Good-Excellent: Able to recruit specialized users at  minor inconvenience and can view most interactions.

Fair-Good: Often attracts people who are in it for the  honorarium or people who try and game the system.

Qualitative Insights

Excellent: Direct observation of both interface and user  reactions. Facilitator can easily probe issues.

Good: Direct observation of interface and limited user  reactions. Facilitator can ask follow up questions and engage in a dialogue.

Fair-Good: If session recorded then direct observation of  interface.
  No recording: Insights are gleaned from answers to  specific questions.  

Sample Size

More Restricted due to geographic limitation and time.

Less Restricted: Restricted by time to run studies but  more flexible hours of scheduling.

Least Restricted: Easy to Run Large Sample Sizes (100+).

Costs

Most Expensive: Higher compensation costs for users and  facilitator time.

Less Expensive: User compensation is lower and requires  less facilitation time and no facility costs.

Least Expensive: Compensation is least expensive, doesn't  require facilitation or facility costs.

Metric Quality

Excellent: You can collect almost any measure (including  eye-tracking) and task time.

Good-Excellent: Some metrics are limited (eye-tracking)  but task-time data can still be collected.

Good: Because you don't know what users are doing.

Reported Usage by User Researchers*

52%50%23%

Growth in Method*

Flat19% Increase28% Increase

* Data come from the 2011 UPA Survey

No one method is always best. A combination of methods provides a more comprehensive picture of the user experience. For example, I often combine a few lab-based participants or remote moderated participants when I conduct an unmoderated study. It provides the best of both worlds--rich interaction and discussion with larger sample sizes and a more diverse and representative group.

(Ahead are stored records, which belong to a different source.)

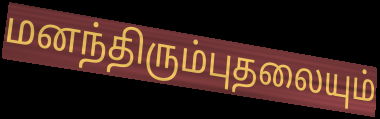
மனந்திரும்புதலையும்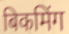
बिकमिंग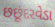
છછૂંદરવેડા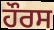
ਹੌਰਸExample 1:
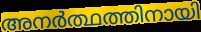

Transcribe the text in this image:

അനർത്ഥത്തിനായി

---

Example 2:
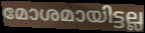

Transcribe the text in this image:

മോശമായിട്ടല്ല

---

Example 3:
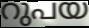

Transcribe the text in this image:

റുപയ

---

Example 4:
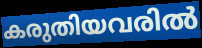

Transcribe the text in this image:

കരുതിയവരിൽ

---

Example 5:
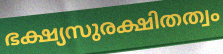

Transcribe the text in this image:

ഭക്ഷ്യസുരക്ഷിതത്വം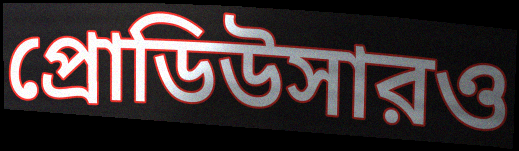
প্রোডিউসারওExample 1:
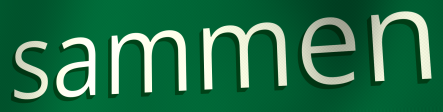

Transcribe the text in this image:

sammen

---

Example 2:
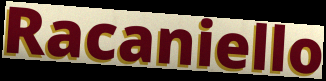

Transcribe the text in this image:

Racaniello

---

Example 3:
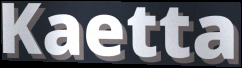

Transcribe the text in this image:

Kaetta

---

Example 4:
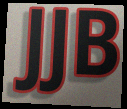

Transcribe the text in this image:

JJB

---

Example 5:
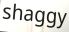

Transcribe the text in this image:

shaggyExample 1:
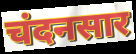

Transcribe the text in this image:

चंदनसार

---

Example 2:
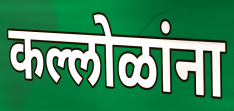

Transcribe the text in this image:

कल्लोळांना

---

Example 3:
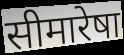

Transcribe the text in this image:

सीमारेषा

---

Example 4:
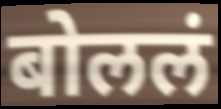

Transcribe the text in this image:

बोललं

Combining is not always an option. In my experience the two biggest drivers of the method chosen are budget and sample size. If you want to test a lot of users (or test several user groups) but have a limited budget then remote unmoderated testing is usually the way to go. Conversely, for mobile testing, it's still largely a lab-based evaluation to capture swipes and screens.

To help guide what method to use consider what factors are most important in your research:
  • Could the product or website being tested see significant benefits by drawing responses from an international audience?(moderated remote)
  • Does the interface being tested require a more in-depth look at direct, in-person responses? (lab)
  • Is a single function being evaluated, where simple answers will satisfy simple questions? (unmoderated remote)
  • Are the tasks closed-ended and easy for participants to understand and attempt? (unmoderated remote)
More reading :



About Jeff Sauro

Jeff Sauro is the founding principal of Measuring Usability LLC, a company providing statistics and usability consulting to Fortune 1000 companies.
He is the author of over 20 journal articles and 4 books on statistics and the user-experience.
More about Jeff...


Learn More


UX Bootcamp: Aug 20th-22nd in Denver, CO
Best Practices for Remote Usability Testing
The Science of Great Site Navigation: Online Card Sorting + Tree Testing Live Webinar


You Might Also Be Interested In:

Related Topics

Remote Usability Testing, Usability Testing
.

Posted Comments

There are 9 Comments

July 15, 2013 | Danielle wrote:

This is an excellent table of testing methods with in-depth explanation of pros and cons of the techniques. I recently wrote an article about this topic and loved asking other ux professionals which testing technique they prefered. The results were nice and varied. If you'd like to check the results out to see what might work best for you, feel free. I'd like to get your feedback as well!rnrnhttp://blog.usabilla.com/the-top-5-user-testing-methods-of-ux-professionals/rnrn 


January 24, 2012 | Anne-Marie McReynolds wrote:

Thanks for your feedback. How many remote users do you recommend testing (i.e. UserTesting.com) for formative evaluation? Are three users (per their introductory offer of three users for $29) enough?  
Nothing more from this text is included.